Data in this exercise
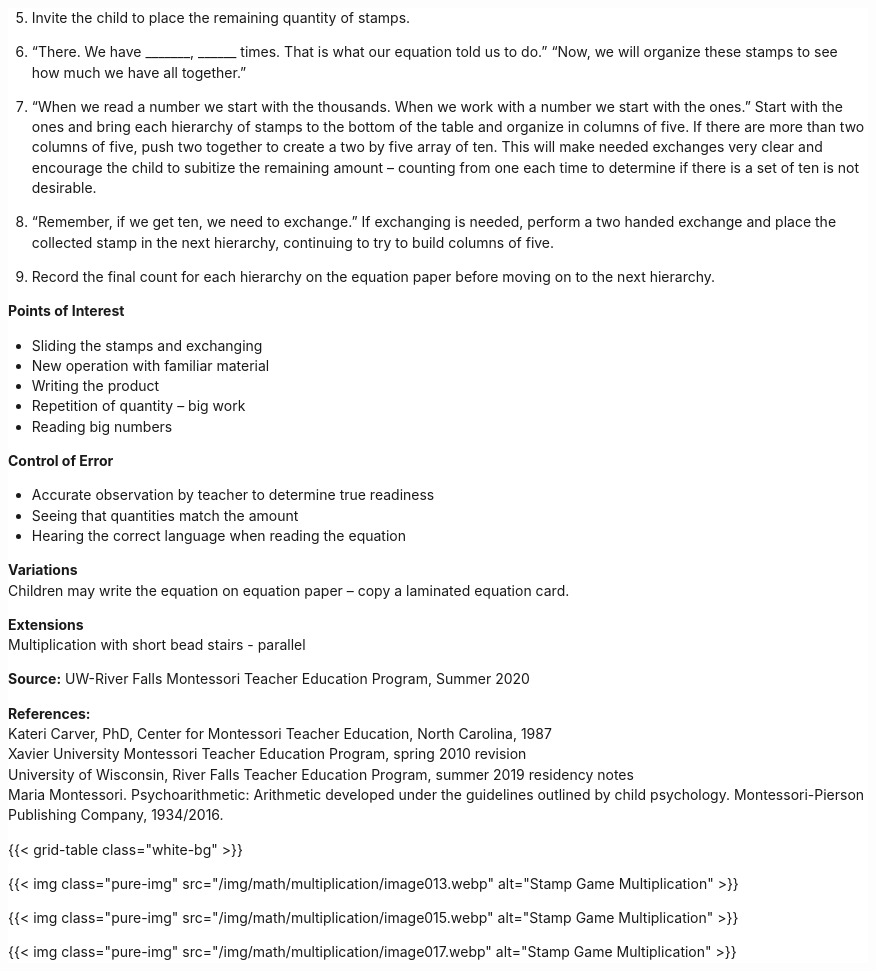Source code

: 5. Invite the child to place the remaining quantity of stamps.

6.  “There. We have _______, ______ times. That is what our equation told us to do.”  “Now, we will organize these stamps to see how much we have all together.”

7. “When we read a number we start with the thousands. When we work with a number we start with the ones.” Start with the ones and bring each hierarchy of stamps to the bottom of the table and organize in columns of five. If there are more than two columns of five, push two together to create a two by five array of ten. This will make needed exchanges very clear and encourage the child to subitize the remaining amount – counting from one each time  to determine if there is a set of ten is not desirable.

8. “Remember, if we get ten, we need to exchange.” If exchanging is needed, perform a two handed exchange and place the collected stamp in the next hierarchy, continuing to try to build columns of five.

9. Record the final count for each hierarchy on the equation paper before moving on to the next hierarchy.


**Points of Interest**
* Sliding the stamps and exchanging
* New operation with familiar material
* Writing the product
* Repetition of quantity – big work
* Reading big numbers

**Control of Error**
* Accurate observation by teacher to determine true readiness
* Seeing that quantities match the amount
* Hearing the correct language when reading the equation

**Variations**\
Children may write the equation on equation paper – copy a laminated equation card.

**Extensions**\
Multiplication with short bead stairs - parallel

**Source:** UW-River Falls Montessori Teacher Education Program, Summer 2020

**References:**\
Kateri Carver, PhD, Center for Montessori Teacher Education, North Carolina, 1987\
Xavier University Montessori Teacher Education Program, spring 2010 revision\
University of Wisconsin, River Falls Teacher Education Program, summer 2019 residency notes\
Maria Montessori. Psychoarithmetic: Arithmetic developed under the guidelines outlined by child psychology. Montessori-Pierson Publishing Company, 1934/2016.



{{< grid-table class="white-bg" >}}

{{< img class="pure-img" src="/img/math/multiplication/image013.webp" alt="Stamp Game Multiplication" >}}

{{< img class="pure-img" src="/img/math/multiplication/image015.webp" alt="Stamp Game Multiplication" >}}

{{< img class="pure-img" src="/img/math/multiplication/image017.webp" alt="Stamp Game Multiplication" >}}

Problem statement
Reproduce every line from the entries that holds the word "table".

Response
7. “When we read a number we start with the thousands. When we work with a number we start with the ones.” Start with the ones and bring each hierarchy of stamps to the bottom of the table and organize in columns of five. If there are more than two columns of five, push two together to create a two by five array of ten. This will make needed exchanges very clear and encourage the child to subitize the remaining amount – counting from one each time  to determine if there is a set of ten is not desirable.
{{< grid-table class="white-bg" >}}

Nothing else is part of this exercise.